Solriamfetol (SUNOSI) has positive effect on symptoms of obstructive sleep apnea (OSA) regardless of patient therapy use, according to new findings.
In data presented by a team of international investigators, the dopamine-norepinephrine reuptake inhibitor (DNRI) did not differ in its benefit for excessiveness daytime sleepiness (EDS) in patients who did or did not adhere to primary sleep apnea therapy.
The trial, partially funded by SUNOSI developer Jazz Pharmaceuticals, establishes improved confidence in the novel-pathway agent’s treatment of the prevalent OSA symptom for which it is indicated.

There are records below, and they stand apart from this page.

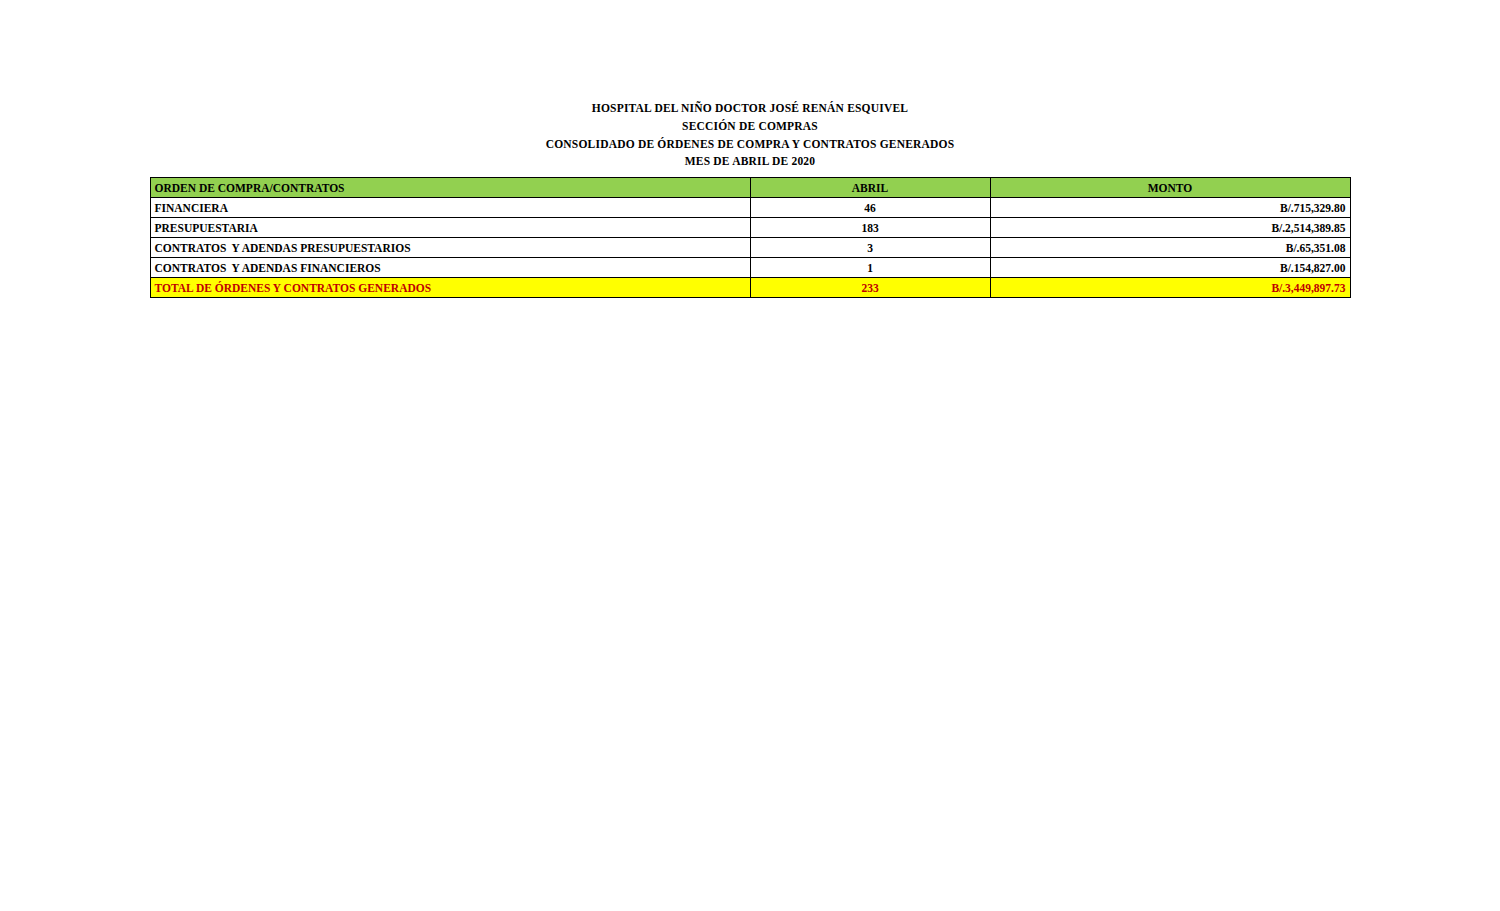HOSPITAL DEL NIÑO DOCTOR JOSÉ RENÁN ESQUIVEL
SECCIÓN DE COMPRAS
CONSOLIDADO DE ÓRDENES DE COMPRA Y CONTRATOS GENERADOS
MES DE ABRIL DE 2020
| ORDEN DE COMPRA/CONTRATOS | ABRIL | MONTO |
| --- | --- | --- |
| FINANCIERA | 46 | B/.715,329.80 |
| PRESUPUESTARIA | 183 | B/.2,514,389.85 |
| CONTRATOS Y ADENDAS PRESUPUESTARIOS | 3 | B/.65,351.08 |
| CONTRATOS Y ADENDAS FINANCIEROS | 1 | B/.154,827.00 |
| TOTAL DE ÓRDENES Y CONTRATOS GENERADOS | 233 | B/.3,449,897.73 |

Led by Paula K. Schweitzer, PhD, director of research at the Sleep Medicine & Research Center at St. Luke’s Hospital in Chesterfield, MO, investigators sought to answer the possibly varied effects of solriamfetol on EDS based on patient adherence to primary sleep apnea therapy. They also sought to understand whether the once-daily NDRI influenced the usage of said primary therapy.

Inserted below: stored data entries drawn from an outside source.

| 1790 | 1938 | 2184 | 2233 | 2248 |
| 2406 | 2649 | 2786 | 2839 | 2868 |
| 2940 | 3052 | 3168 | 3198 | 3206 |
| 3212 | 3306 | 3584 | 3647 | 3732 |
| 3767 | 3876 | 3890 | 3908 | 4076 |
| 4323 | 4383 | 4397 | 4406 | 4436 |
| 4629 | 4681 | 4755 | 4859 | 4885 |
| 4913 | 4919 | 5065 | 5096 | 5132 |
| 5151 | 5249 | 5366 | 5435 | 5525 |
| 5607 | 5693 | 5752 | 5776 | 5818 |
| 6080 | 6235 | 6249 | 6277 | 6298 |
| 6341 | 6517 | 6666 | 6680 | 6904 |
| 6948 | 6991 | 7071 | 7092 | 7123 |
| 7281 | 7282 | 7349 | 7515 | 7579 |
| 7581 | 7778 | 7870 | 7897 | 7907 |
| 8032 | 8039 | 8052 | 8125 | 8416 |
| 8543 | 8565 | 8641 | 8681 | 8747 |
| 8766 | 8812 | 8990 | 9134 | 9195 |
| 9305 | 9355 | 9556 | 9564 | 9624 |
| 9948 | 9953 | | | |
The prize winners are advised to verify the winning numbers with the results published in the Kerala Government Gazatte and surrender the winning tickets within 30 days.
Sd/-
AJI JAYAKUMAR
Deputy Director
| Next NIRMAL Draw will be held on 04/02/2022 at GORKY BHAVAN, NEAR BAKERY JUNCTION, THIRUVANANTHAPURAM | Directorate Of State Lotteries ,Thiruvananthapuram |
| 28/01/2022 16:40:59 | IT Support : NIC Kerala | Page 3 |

The US Food and Drug Administration (FDA) approved solriamfetol for the treatment of EDS in adults with narcolepsy or OSA, at once-daily doses of 37.5, 75 and 150 mg for the latter condition, in March 2019.
Schweitzer and colleagues assessed solriamfetol at these daily doses, as well as 300 mg, versus placebo in patients randomized to 12 weeks of treatment. Patient were randomized based on stratification of their adherence to primary OSA therapy.
The study’s co-primary endpoints were week-12 change from baseline in Maintenance of Wakefulness Test (MWT), per 40 minutes, and Epworth Sleepiness Scale (ESS) in the modified intent-to-treat population.
Investigators reported 324 (70.6%) participants who were adherent to OSA medication, as per positive airway pressure use ≥4 hours per night on ≥70% nights, history of surgical intervention, or oral appliance use on ≥70% nights. The remaining 135 (29.4%) were not adherent.
Least squares (LS) mean differences versus placebo in MWT sleep latency in the 37.5, 75, 150, and 300 mg groups among treatment adherent participants were 4.8, 8.4, 10.2 and 12.5, respectively. Among nonadherent participants, differences were 3.7, 9.9, 11.9 and 13.5.
LS mean differences from placebo in the respective solriamfetol dose groups versus placebo were -2.4, -1.3, -4.2 and -4.7 for adherent participants. Among nonadherent participants, differences were -0.7, -2.6, -5.0 and -4.6.
“No clinically meaningful changes were seen in primary OSA therapy use with solriamfetol,” investigators observed.
Common adverse events among treated patients included headache, nausea, anxiety, decreased appetite, and nasopharyngitis.
Schweitzer and colleagues concluded the novel DNRI improves excessive daytime sleepiness in patients of obstructive sleep apnea, regardless of their primary treatment usage.
The study, “Randomized Controlled Trial of Solriamfetol for Excessive Daytime Sleepiness in Obstructive Sleep Apnea: An Analysis of Subgroups Adherent or Nonadherent to Obstructive Sleep Apnea Treatment,” was published online in CHEST Journal.